Strictly speaking, the classic Spanish cocktail sangria contains red wine, a sweet drink such as lemonade, a touch of brandy and a handful of chopped fruits. However, sangria is a drink with many variations that may feature white wine, orange juice, honey or ginger beer. You may certainly include champagne in sangria. It creates a more bubbly but highly refreshing summer cocktail.
What to Add
There are almost as many sangria ingredient variations as there are Spaniards in Barcelona. A general rule for the liquid ingredients is three parts wine or champagne to one part juice and two parts lemonade. Add about an ounce or 2 of brandy or triple sec for every bottle of champagne. The sharpness of citrus fruit goes well with champagne, but you may also add other types of fruit, including peaches, sliced apple and blueberries. A mix of fruits makes the flavors more complex and refreshing.
Mix It Up
Sangria starts with the base. Set up a large punch bowl and pour in the non-alcoholic ingredients, such as the lemonade and orange juice. Chop up and add the fruit. Bruise and lightly mash any harder fruits, such as apples and peaches, to help mix the flavors. Drop in the brandy shot, then add chilled champagne last. Pour it in slowly, to prevent it from fizzing up, and stir it gently to combine all of the ingredients. Add ice to keep it nice and cold.
Serve It Up
Because champagne and some lemonades are carbonated, drink the champagne sangria as soon as possible after mixing. Refrigerating it overnight will leave you with a flat drink that's lost its verve. If you like your drink light on fruit, pour the sangria into champagne glasses to enjoy the bubbles. If you prefer a few chunks of peach or citrus in your sangria, use tumblers or punch glasses.
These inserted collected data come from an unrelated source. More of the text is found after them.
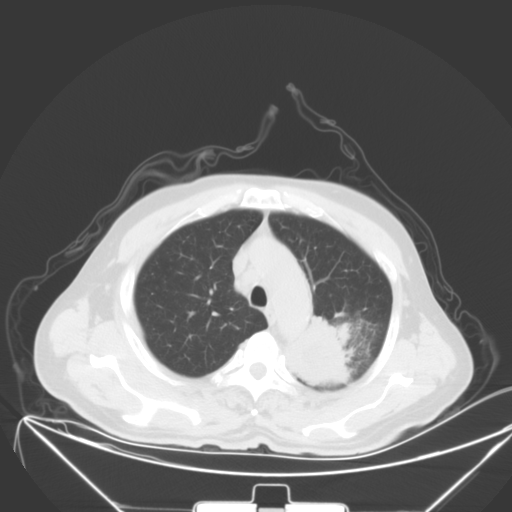
Chest CT, one axial slice. Slice 46 of 64 in the series (ordered by position). 120 kVp. Lung window (W 1500 / L -600 HU). 512 × 512 image matrix, field of view 431 × 431 mm. Male patient, age 58 years. Case-level facts recorded for this patient, not image findings: clinical TNM (as recorded): T2b N3 M1b; histopathological grade: G3.
Structures marked on this image (bounding box drawn by a radiologist):
- lung tumour (recorded histology: adenocarcinoma): bounding box <290,315,359,393> (left, top, right, bottom; pixels)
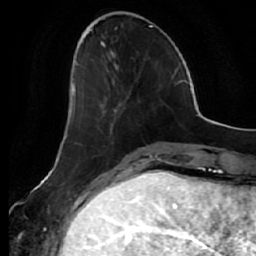
Breast MRI (dynamic contrast-enhanced), one axial slice. Slice 19 of 64 in the series (ordered by position). Cropped to one breast. Dynamic contrast-enhanced series, time point 2 of 7 at this slice position (early post-contrast). 1.5 T. TE 2.5 ms, TR 5.4 ms. 2.5 mm slice thickness. 256 × 256 image matrix. Female patient.
Outlined on this slice (semi-automatic segmentation, software-assisted and operator-edited):
- enhancing-tissue mask used for the functional tumour volume (all voxels passing the contrast-enhancement thresholds inside the analysis volume; usually the tumour): bounding box [x1, y1, x2, y2] px = [72, 62, 121, 111]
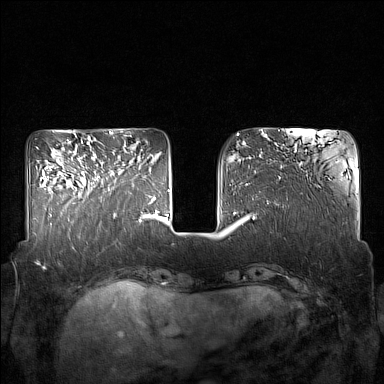
Breast MRI (dynamic contrast-enhanced), one axial slice. Position 54 of 160 along the scan axis. Dynamic contrast-enhanced series, time point 2 of 7 at this slice position (early post-contrast). 1.5 T. TE 1.8 ms, TR 5 ms. 1 mm slice thickness. 384 × 384 image matrix, field of view 350 × 350 mm. Female patient.
Annotated regions visible in this slice (semi-automatic segmentation, software-assisted and operator-edited):
- enhancing-tissue mask used for the functional tumour volume (all voxels passing the contrast-enhancement thresholds inside the analysis volume; usually the tumour): box from (x=85, y=164) to (x=125, y=215) px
The fruit options for champagne sangria are almost limitless. Add 2 cups of chopped watermelon to create a colorful, fruity drink. Grapes and bananas also work well against the fizz of the champagne. Drop sprigs of mint in each glass for extra freshness. Switching the spirit from brandy to other options, such as Grand Marnier or orange liqueur, to create slightly different flavors.